In keeping with the growing tide of anti-Israel sentiment, Sunni Islamist 
movements, including Muslim Brotherhood wings in Egypt, Jordan and elsewhere, 
lent their full support to Hizbullah's war effort, while Al-Qaeda's second in 
command, Ayman Al Zawahiri, jumped on the anti- Israel bandwagon in support of 
the resistance. In turn, Arab regimes, which had previously underestimated 
Hizbullah's endurance and military strength, were compelled to considerably 
tone down their earlier rhetoric in a desperate bid to salvage what remaining 
legitimacy they had left with a staunchly pro-resistance Arab public. 

What facilitates the appeal of Shia Islamic actors like Iran and Hizbullah to 
an Arab Sunni audience is their embrace of the core principles of a once 
predominately Sunni Arabist movement. Arabist slogans such as resistance to 
occupation, the liberation of Palestine and the struggle against imperialism 
for regional independence, resonate well with the Sunni Arab street. While 
Hizbullah's Arab nationality somewhat mitigates its Shia identity, the notion 
of a Shia-Persian power becoming the standard bearer of Sunni Arab causes, 
appears more paradoxical. But judging from the level of Sunni Arab support for 
Hizbullah and Iran, it appears as though the perceived restoration of Arab 
pride and dignity that these two strategic players have bought about overrides 
national and sectarian considerations.

In effect, the much promoted "Shia crescent" theory appears to be far less of a 
political reality, or widespread social concern, than a card played by 
"moderate" Arab regimes to whip up fears among their Sunni publics within the 
context of a wider, US-orchestrated campaign to enlist the support of Sunni 
Arab regimes in demonising and isolating Iran. Since these regimes are 
unwilling to forgo their alliances with the US, they feel compelled to invent 
an enemy to counter- balance and deflect attention away from the US- Israeli 
threat, on which they cannot deliver, with the purpose of winning back some 
popular legitimacy via an imagined threat called "Shiism".

While the spectre of a Shia-Iranian security threat is one concocted by Arab 
leaders, the Iran- Hizbullah model is a very real political threat to the 
popular legitimacy and regional influence of Arab regimes. What the "moderate"

Items taken from a data source:
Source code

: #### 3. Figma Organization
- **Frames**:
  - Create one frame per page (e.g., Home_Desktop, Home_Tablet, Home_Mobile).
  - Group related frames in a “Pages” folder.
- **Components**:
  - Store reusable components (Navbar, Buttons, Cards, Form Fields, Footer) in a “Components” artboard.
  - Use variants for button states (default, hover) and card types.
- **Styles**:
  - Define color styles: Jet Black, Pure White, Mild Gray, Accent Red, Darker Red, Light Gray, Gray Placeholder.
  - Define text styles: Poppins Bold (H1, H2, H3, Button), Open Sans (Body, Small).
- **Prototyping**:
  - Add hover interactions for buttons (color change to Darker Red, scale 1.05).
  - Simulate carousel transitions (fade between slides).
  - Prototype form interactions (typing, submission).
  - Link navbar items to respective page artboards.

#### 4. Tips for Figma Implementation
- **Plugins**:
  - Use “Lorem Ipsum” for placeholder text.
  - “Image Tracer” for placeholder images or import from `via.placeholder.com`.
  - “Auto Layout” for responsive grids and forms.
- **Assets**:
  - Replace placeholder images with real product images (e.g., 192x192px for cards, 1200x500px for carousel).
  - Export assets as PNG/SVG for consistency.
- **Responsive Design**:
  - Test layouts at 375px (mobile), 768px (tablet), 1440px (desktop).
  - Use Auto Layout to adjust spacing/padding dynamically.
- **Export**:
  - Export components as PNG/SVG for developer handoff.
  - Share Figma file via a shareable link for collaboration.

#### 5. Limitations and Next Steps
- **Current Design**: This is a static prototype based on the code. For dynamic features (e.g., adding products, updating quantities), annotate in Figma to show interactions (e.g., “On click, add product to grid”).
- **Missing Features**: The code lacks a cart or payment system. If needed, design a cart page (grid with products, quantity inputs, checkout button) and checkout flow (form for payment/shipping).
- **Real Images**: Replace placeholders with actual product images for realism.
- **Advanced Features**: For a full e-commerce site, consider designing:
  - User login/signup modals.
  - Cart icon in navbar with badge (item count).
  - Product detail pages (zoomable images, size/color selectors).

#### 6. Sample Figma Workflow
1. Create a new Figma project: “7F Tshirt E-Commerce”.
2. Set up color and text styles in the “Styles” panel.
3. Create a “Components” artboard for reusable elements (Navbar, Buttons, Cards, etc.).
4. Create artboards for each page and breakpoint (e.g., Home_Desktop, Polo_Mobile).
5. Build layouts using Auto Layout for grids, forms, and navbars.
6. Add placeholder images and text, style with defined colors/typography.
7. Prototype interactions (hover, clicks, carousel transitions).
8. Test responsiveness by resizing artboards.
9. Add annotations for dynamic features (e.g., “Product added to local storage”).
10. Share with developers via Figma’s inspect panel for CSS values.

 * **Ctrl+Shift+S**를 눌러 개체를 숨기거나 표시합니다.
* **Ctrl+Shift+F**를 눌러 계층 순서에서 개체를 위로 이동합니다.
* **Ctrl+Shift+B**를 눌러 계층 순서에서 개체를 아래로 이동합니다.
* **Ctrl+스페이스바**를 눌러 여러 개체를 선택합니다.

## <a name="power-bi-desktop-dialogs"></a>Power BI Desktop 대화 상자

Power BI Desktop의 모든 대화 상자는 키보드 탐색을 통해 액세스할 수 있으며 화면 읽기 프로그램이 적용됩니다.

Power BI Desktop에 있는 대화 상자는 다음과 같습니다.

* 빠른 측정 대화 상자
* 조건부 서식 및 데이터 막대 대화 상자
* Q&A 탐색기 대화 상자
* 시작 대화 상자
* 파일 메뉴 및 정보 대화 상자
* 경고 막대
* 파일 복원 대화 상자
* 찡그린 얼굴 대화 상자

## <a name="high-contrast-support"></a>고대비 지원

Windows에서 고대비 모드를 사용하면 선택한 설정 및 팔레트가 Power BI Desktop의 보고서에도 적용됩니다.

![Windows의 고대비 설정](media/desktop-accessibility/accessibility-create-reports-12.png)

● **USING THE INFORMATION**:
**1.** Print the part of the passage on Hizbullah and Arab regimes starting with "What facilitates the" and going on through "and sectarian considerations.".
**2.** Please output only the lines of the entries starting with the line with "Windows에서 고대비 모드를" and going on through the last line of the entries.

● **SOLUTIONS TO THE PROBLEMS**:
**1.**
What facilitates the appeal of Shia Islamic actors like Iran and Hizbullah to 
an Arab Sunni audience is their embrace of the core principles of a once 
predominately Sunni Arabist movement. Arabist slogans such as resistance to 
occupation, the liberation of Palestine and the struggle against imperialism 
for regional independence, resonate well with the Sunni Arab street. While 
Hizbullah's Arab nationality somewhat mitigates its Shia identity, the notion 
of a Shia-Persian power becoming the standard bearer of Sunni Arab causes, 
appears more paradoxical. But judging from the level of Sunni Arab support for 
Hizbullah and Iran, it appears as though the perceived restoration of Arab 
pride and dignity that these two strategic players have bought about overrides 
national and sectarian considerations.

**2.**
Windows에서 고대비 모드를 사용하면 선택한 설정 및 팔레트가 Power BI Desktop의 보고서에도 적용됩니다.

![Windows의 고대비 설정](media/desktop-accessibility/accessibility-create-reports-12.png)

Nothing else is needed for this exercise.